Cytochrome P 450: Cytochrome P450 enzymes are present in most tissues of the body, and play important roles in hormone synthesis and breakdown (including estrogen and testosterone synthesis and metabolism), cholesterol synthesis, and vitamin D metabolism. Cytochrome P450 enzymes also function to metabolize potentially toxic compounds, including food chemicals, drugs and products of our natural molecules such as bilirubin, principally in the liver but so in our intestine. The Human Genome Project has identified 57 human genes coding for the various cytochrome P450 enzyme

These cytochrome proteins are located either in the inner membrane of mitochondria of our cells. CYPs metabolize thousands of internal and exogenous (food and drugs) chemicals. Some CYPs metabolize only one (or a very few), such as CYP19 (aromatase-turns testosterone to estrogen), while others may metabolize multiple substances. The CYPs are the major enzymes involved in drug metabolism, accounting for about 75% of them. Most drugs undergo deactivation by CYPs, either directly or by assisting excretion from the body. As noted, many substances are bioactivated or inactivated by CYPs.
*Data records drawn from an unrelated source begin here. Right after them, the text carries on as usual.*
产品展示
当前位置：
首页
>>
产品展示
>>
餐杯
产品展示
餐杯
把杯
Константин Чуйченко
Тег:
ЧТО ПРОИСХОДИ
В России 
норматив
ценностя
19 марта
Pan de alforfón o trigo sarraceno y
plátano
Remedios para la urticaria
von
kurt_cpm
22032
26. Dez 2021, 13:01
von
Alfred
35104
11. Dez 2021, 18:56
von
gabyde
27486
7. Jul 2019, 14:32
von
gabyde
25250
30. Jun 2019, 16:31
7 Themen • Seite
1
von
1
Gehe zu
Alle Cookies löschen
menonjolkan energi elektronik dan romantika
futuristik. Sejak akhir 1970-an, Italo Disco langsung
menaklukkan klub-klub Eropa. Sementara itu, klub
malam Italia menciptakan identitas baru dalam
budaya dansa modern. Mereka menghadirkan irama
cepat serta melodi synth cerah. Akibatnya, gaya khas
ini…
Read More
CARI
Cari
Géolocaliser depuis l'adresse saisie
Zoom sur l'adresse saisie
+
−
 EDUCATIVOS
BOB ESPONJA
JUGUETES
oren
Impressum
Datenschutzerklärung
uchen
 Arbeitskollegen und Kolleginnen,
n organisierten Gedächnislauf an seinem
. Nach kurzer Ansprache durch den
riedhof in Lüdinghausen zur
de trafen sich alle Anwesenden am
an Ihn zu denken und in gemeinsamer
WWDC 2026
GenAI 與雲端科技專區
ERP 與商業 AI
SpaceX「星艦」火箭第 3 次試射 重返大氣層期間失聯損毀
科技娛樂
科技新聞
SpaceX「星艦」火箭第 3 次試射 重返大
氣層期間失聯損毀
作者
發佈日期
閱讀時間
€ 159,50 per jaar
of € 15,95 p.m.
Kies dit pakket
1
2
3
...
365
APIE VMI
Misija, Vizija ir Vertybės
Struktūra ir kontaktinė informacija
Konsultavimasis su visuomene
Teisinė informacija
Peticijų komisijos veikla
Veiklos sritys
Drugs can also increase or decrease the activity of various CYP isozymes either by inducing the biosynthesis of an enzyme or by directly inhibiting the activity of one. This is a major source of adverse drug interactions, since changes in CYP enzyme activity may affect the metabolism and clearance of various of these chemicals. Naturally occurring compounds may also induce or inhibit CYP activity. For example, a bioactive compound (narragin) found in grapefruit juice inhibits CYP3A4-mediated metabolism of statins and calcium blocking antihypertensives, leading to the possibility of overdosing.

So if we cannot keep all the poisons out of our bodies, let us at least aid ourselves with helpers such as the natural inducers of the CYP detoxifiers like the crucifers or the active ingredients in them such as DIM or I3C. It will keep us more out of harm's way if we eat and drink to avoid the known toxins in our food and beverages.